Things I’ve done as a mom that I don’t regret:
- being tough – the nurturer in us wants to be merciful and let our child(ren) get away with not doing things “quite” right, but that doesn’t help them – depending on age, of course.
- not counting – I once heard, “Delayed obedience is disobedience.” If my child did not obey, there were consequences. Sometimes I would tell them a second time, but I did not EVER count, waiting for them to obey.
- following up on my threats – ask either of my children, and they’ll tell you that Mom meant what she said. If I threatened a spanking for something, and they disobeyed, they got the spanking. If they acted up in the store, they most definitely did NOT get a toy.
- teaching my children to fold and put away their own clothes – do they always do it? No, but they know how.
- making them do chores – every single one of my children can do dishes, sweep a floor, run a vacuum, dust, clean the bathroom, etc. Life lessons. Unless you’re rich, a maid isn’t following behind you cleaning up your messes.
- saying no
- teaching them that life isn’t fair
- expecting more of them than they think they can accomplish
- taking one of my sons to a psychiatrist and having him tested for ADD, and subsequently putting him on drugs–it has been a night and day change in him (not for everyone, but worked for us)
- teaching them that they aren’t owed anything, and they have to work to get things
- making them pay for things (or wait to buy things) (see above) – old enough to have a job? you’re paying for your gas, your fun, your phone. Granted, we pay for the 15 year old’s phone, but she’ll be getting the bill in another month(she’ll be 16). We do pay car insurance, but if they want a car of their own (not communal), they have to buy it.
- loving them
- having them–I wouldn’t send one of them back. EVER.
- spending time talking to them about life, even if they’re reluctant ‘cuz I’m mom
- playing games with them
- smiling, hugging, and telling them I love them
- homeschooling – one of the hardest things and yet the most fulfilling. It’s not for everyone, but for me, there wasn’t another option
If you’re a mom, what is one thing you don’t regret?
6 thoughts on “No Regrets”
Ginger, this was an awesome post for all parents to read. Even when we don’t follow through as parents, this list can get us back on track. I respect your parenting and can tell that with the Lord’s help, you have done a great job. Blessings to you!
Thanks, Elaine. I’d like to think I have taught them well, but you know we all have doubts about our parenting abilities at one time or another. Blessings to you in return.
I love this! Great post. The one thing I don’t regret is helping them chase their passions!

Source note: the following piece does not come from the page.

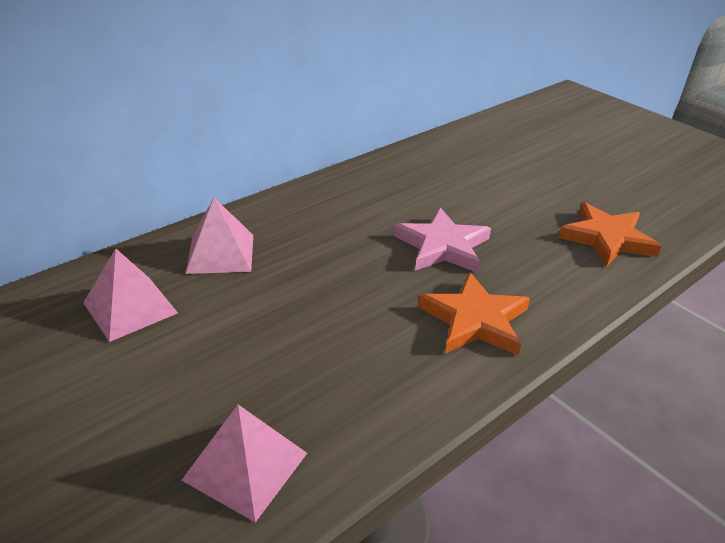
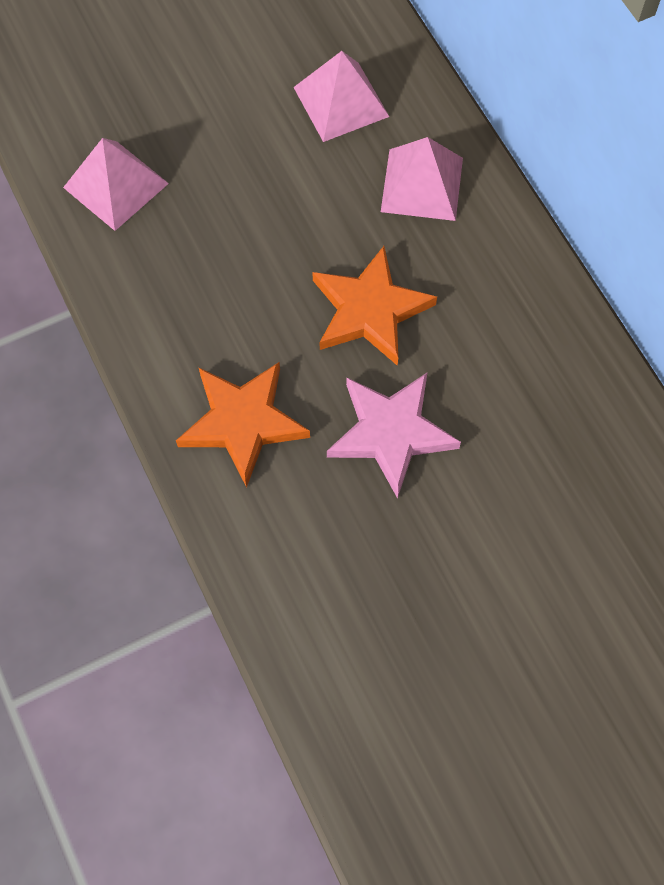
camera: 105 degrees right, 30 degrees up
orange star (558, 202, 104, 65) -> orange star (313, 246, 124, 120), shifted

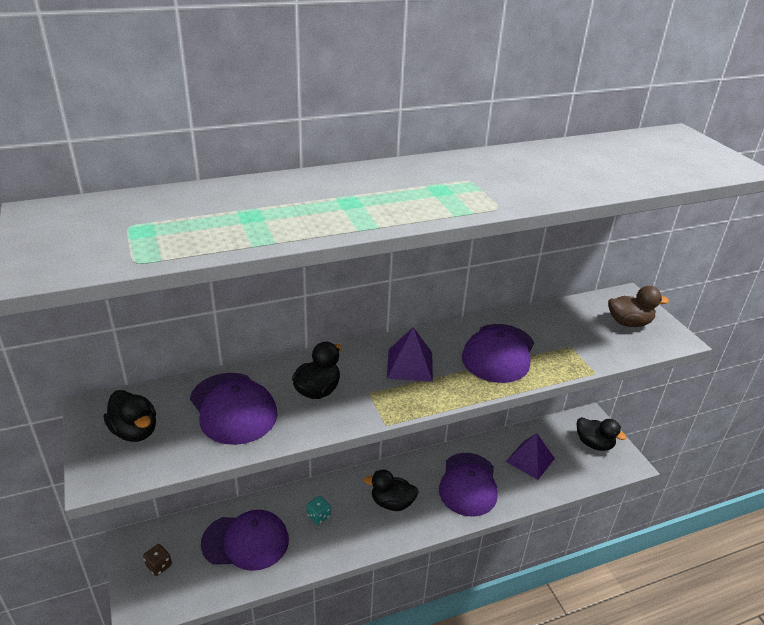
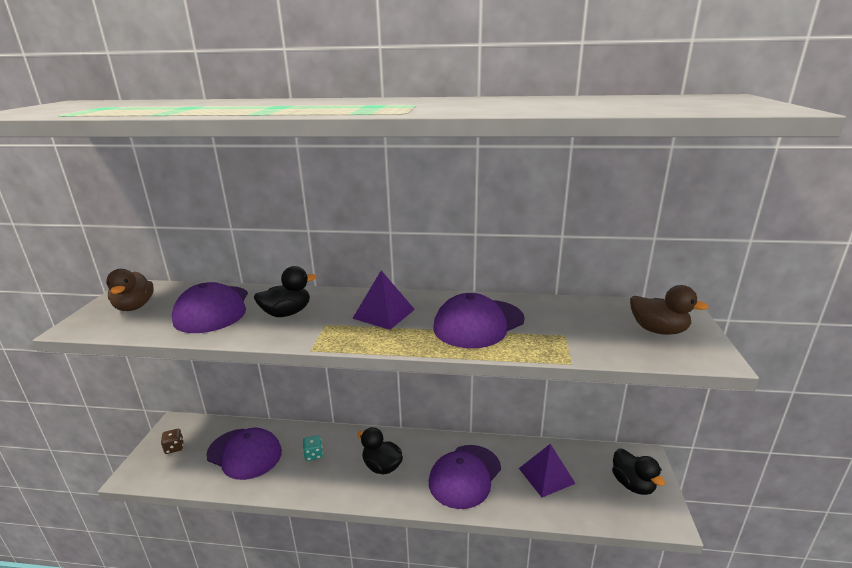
camera: 30 degrees right, 10 degrees down
black duck (104, 390, 52, 52) -> brown duck (106, 269, 48, 42)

I’m so glad I let them dance and do it competitively. Ty is a composed confident woman who is not afraid to stand up in front of a thousand people and share her testimony or sit one on one and share the gospel because she spent years dancing in front of thousands of people including world famous choreographers/dancers. It is helping Christian overcome his fears and realize things that God placed within him which he was alway too shy to let out with out it. It’s not easy to get out and dance on that stage all alone and then have experts judge you. He’s learning so much about himself and life just by chasing a passion.
That’s a good one, Stacy.
Let them follow their passions–even if it doesn’t necessarily line up with what you think they should do (as long as it stays Biblical, of course).
Thank you for your honesty. You might not have everyone agree with you. We do our best. At times it’s hard.
I’m against medications because I know people who lost their lives to it. Instead of helping it caused more harm than good.
And I feel sorry for mothers who lost their children to suicide because of prescriptions given to their children.
All the best to you and your family!
Everyone has to make their own decisions when it comes to meds. It’s a highly personal decision, and one I didn’t make without much prayer, sweat, and tears. But it has made a difference in my son; he’s a much happier child and more productive because of the decision we made.
I’m sorry people you know have lost their lives.